Los operadores estiman que la situación energética de este año podría ser tan grave como en 2007, cuando las bajas temperaturas obligaron a que las industrias de todo el país tuvieran que llevar a cabo varias paradas.
Los ingenios y las citrícolas mantienen contratos de transporte de gas "en firme" por alrededor de 1 millón de metros cúbicos diarios. Este servicio implica que las empresas pagan durante todo el año un servicio que luego usan durante cuatro o cinco meses, con la premisa de que el servicio no debería ser objeto de interrupciones de ningún tipo.

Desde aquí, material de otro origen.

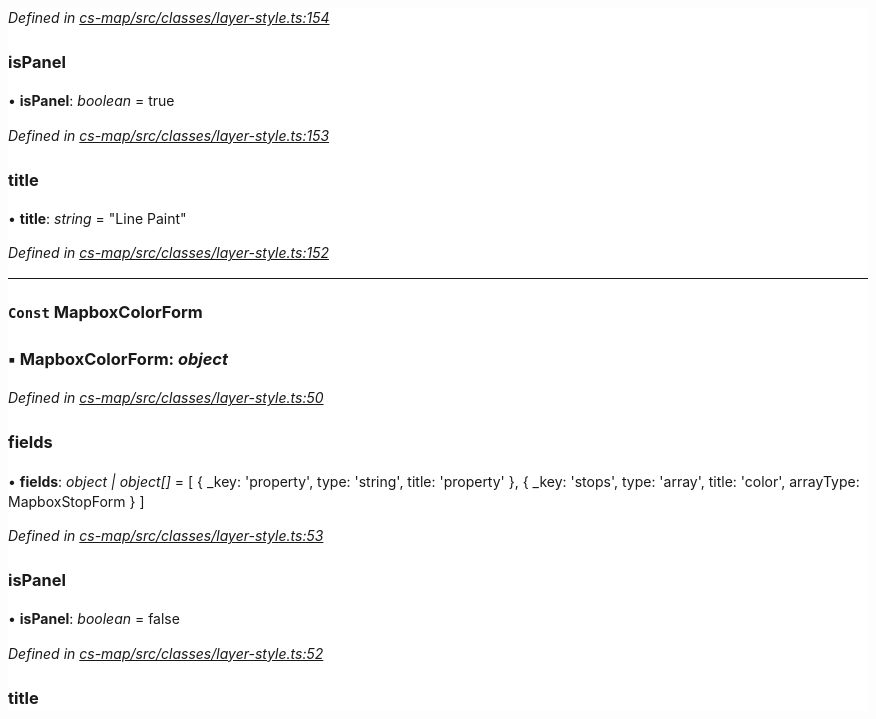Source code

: *Defined in [cs-map/src/classes/layer-style.ts:154](https://github.com/RichardHovenkamp/csnext/blob/d817caa/packages/cs-map/src/classes/layer-style.ts#L154)*

###  isPanel

• **isPanel**: *boolean* = true

*Defined in [cs-map/src/classes/layer-style.ts:153](https://github.com/RichardHovenkamp/csnext/blob/d817caa/packages/cs-map/src/classes/layer-style.ts#L153)*

###  title

• **title**: *string* = "Line Paint"

*Defined in [cs-map/src/classes/layer-style.ts:152](https://github.com/RichardHovenkamp/csnext/blob/d817caa/packages/cs-map/src/classes/layer-style.ts#L152)*

___

### `Const` MapboxColorForm

### ▪ **MapboxColorForm**: *object*

*Defined in [cs-map/src/classes/layer-style.ts:50](https://github.com/RichardHovenkamp/csnext/blob/d817caa/packages/cs-map/src/classes/layer-style.ts#L50)*

###  fields

• **fields**: *object | object[]* =  [
        {
            _key: 'property',
            type: 'string',
            title: 'property'
        },
        {
            _key: 'stops',
            type: 'array',
            title: 'color',
            arrayType: MapboxStopForm
        }
    ]

*Defined in [cs-map/src/classes/layer-style.ts:53](https://github.com/RichardHovenkamp/csnext/blob/d817caa/packages/cs-map/src/classes/layer-style.ts#L53)*

###  isPanel

• **isPanel**: *boolean* = false

*Defined in [cs-map/src/classes/layer-style.ts:52](https://github.com/RichardHovenkamp/csnext/blob/d817caa/packages/cs-map/src/classes/layer-style.ts#L52)*

###  title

Para estos casos, supuestamente funciona un esquema "interrumpible", que permite que el gas se corte si se presenta un caso de necesidad. El denominado "Comité de Emergencia" que se ocupa de monitorear los efectos de la crisis energética es el que decide los cortes, que generalmente afectan a las industrias para no tener que restringir el suministro de gas a los hogares, al GNC y a la mayoría de las empresas que no son grandes consumidores. El Comité de Emergencia es encabezado por el secretario de Comercio Interior, Guillermo Moreno.